# Generalized Pythagoras through Vectors

Here’s a proof of the Pythagorean Theorem by way of vectors.  Of course, if your students already know vectors, they’re already way past the Pythagorean Theorem, but I thought Richard Pennington‘s statement of this on LinkedIn gave a pretty and stunningly brief (after all the definitions) proof of one of mathematics’ greatest equations.

Let O be the origin, and let $\overrightarrow A$ and $\overrightarrow B$ be two position vectors starting at O. The vector from $\overrightarrow A$ to $\overrightarrow B$ is simply $\overrightarrow {B-A}$, which I will call $\overrightarrow C$. Using properties of dot products,

$\overrightarrow C\cdot\overrightarrow C = \overrightarrow {B-A}\cdot\overrightarrow {B-A} = \overrightarrow B\cdot\overrightarrow B-2\overrightarrow A\cdot\overrightarrow B+\overrightarrow A\cdot\overrightarrow A$

The dot product of a vector with itself is the square of its magnitude, so

$|\overrightarrow C|^2=|\overrightarrow B|^2-2|\overrightarrow A||\overrightarrow B|cos\theta+|\overrightarrow A|^2$

where $\theta$ is the angle between $\overrightarrow A$ and $\overrightarrow B$.

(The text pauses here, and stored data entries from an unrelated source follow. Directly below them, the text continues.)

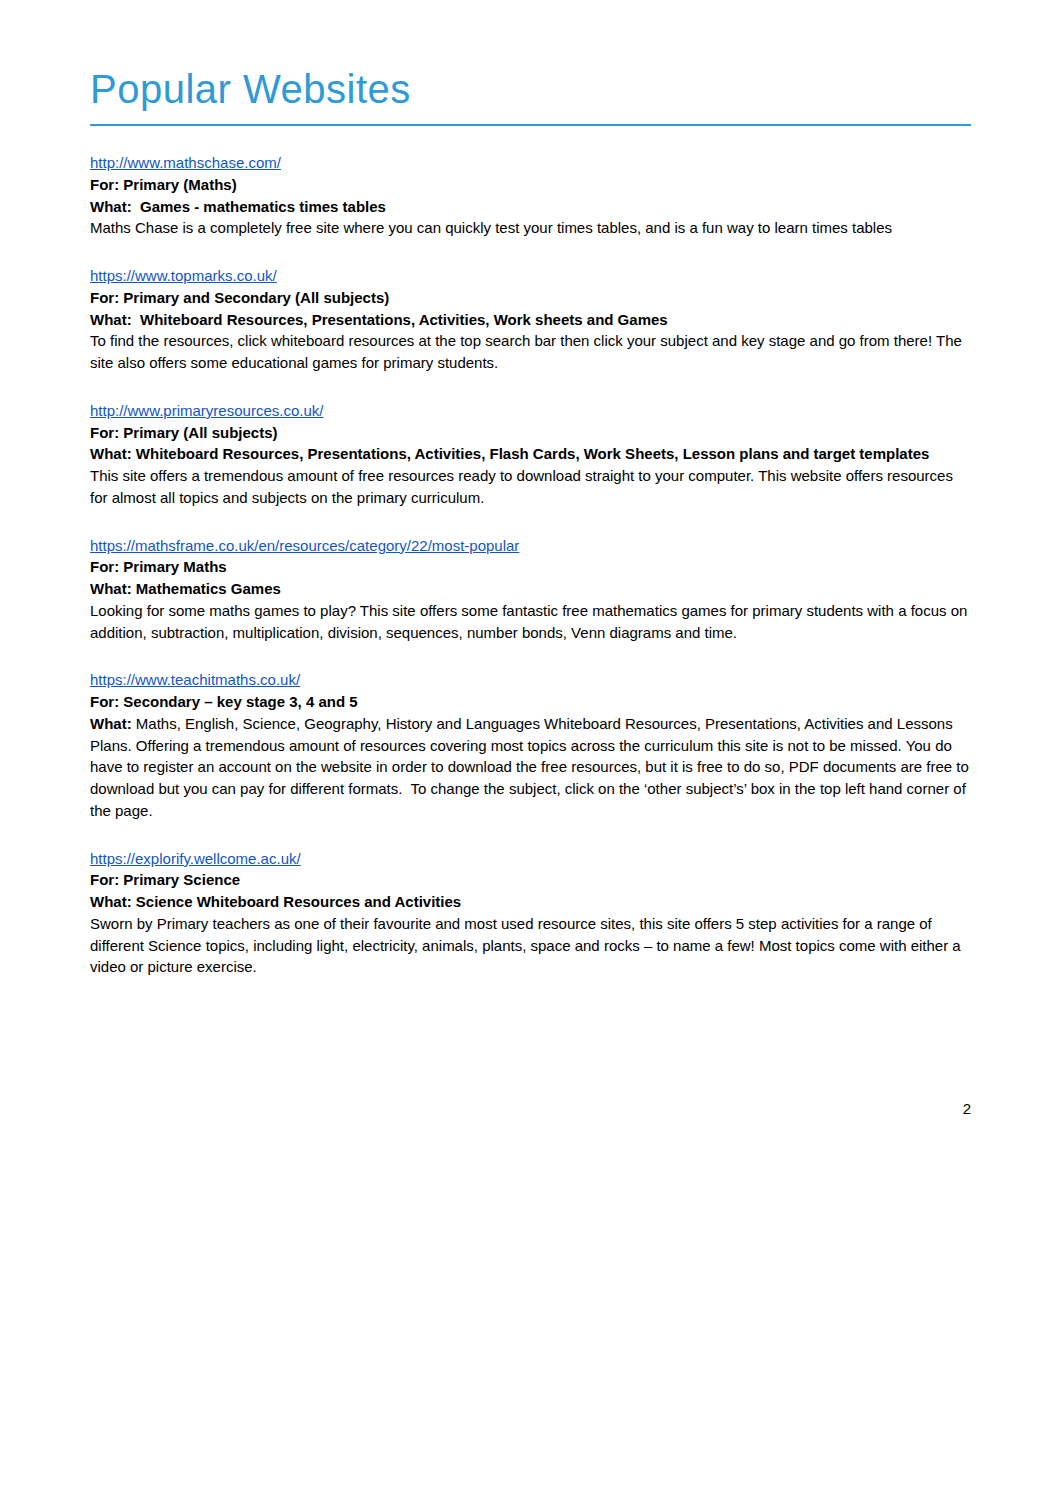Popular Websites
http://www.mathschase.com/
For: Primary (Maths)
What: Games - mathematics times tables
Maths Chase is a completely free site where you can quickly test your times tables, and is a fun way to learn times tables
https://www.topmarks.co.uk/
For: Primary and Secondary (All subjects)
What: Whiteboard Resources, Presentations, Activities, Work sheets and Games
To find the resources, click whiteboard resources at the top search bar then click your subject and key stage and go from there! The site also offers some educational games for primary students.
http://www.primaryresources.co.uk/
For: Primary (All subjects)
What: Whiteboard Resources, Presentations, Activities, Flash Cards, Work Sheets, Lesson plans and target templates
This site offers a tremendous amount of free resources ready to download straight to your computer. This website offers resources for almost all topics and subjects on the primary curriculum.
https://mathsframe.co.uk/en/resources/category/22/most-popular
For: Primary Maths
What: Mathematics Games
Looking for some maths games to play? This site offers some fantastic free mathematics games for primary students with a focus on addition, subtraction, multiplication, division, sequences, number bonds, Venn diagrams and time.
https://www.teachitmaths.co.uk/
For: Secondary – key stage 3, 4 and 5
What: Maths, English, Science, Geography, History and Languages Whiteboard Resources, Presentations, Activities and Lessons Plans. Offering a tremendous amount of resources covering most topics across the curriculum this site is not to be missed. You do have to register an account on the website in order to download the free resources, but it is free to do so, PDF documents are free to download but you can pay for different formats. To change the subject, click on the ‘other subject’s’ box in the top left hand corner of the page.
https://explorify.wellcome.ac.uk/
For: Primary Science
What: Science Whiteboard Resources and Activities
Sworn by Primary teachers as one of their favourite and most used resource sites, this site offers 5 step activities for a range of different Science topics, including light, electricity, animals, plants, space and rocks – to name a few! Most topics come with either a video or picture exercise.
2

This is the Law of Cosines–in my classes, I call it the generalized Pythagorean Theorem for all triangles.  If $\theta=\frac{\pi}{2}$, then $\overrightarrow A$ and $\overrightarrow B$ are the legs of a right triangle with hypotenuse $\overrightarrow C$ which makes $cos(\theta)=cos(\frac{\pi}{2})=0$ and

$|\overrightarrow C|^2=|\overrightarrow A|^2+|\overrightarrow B|^2$

Pretty.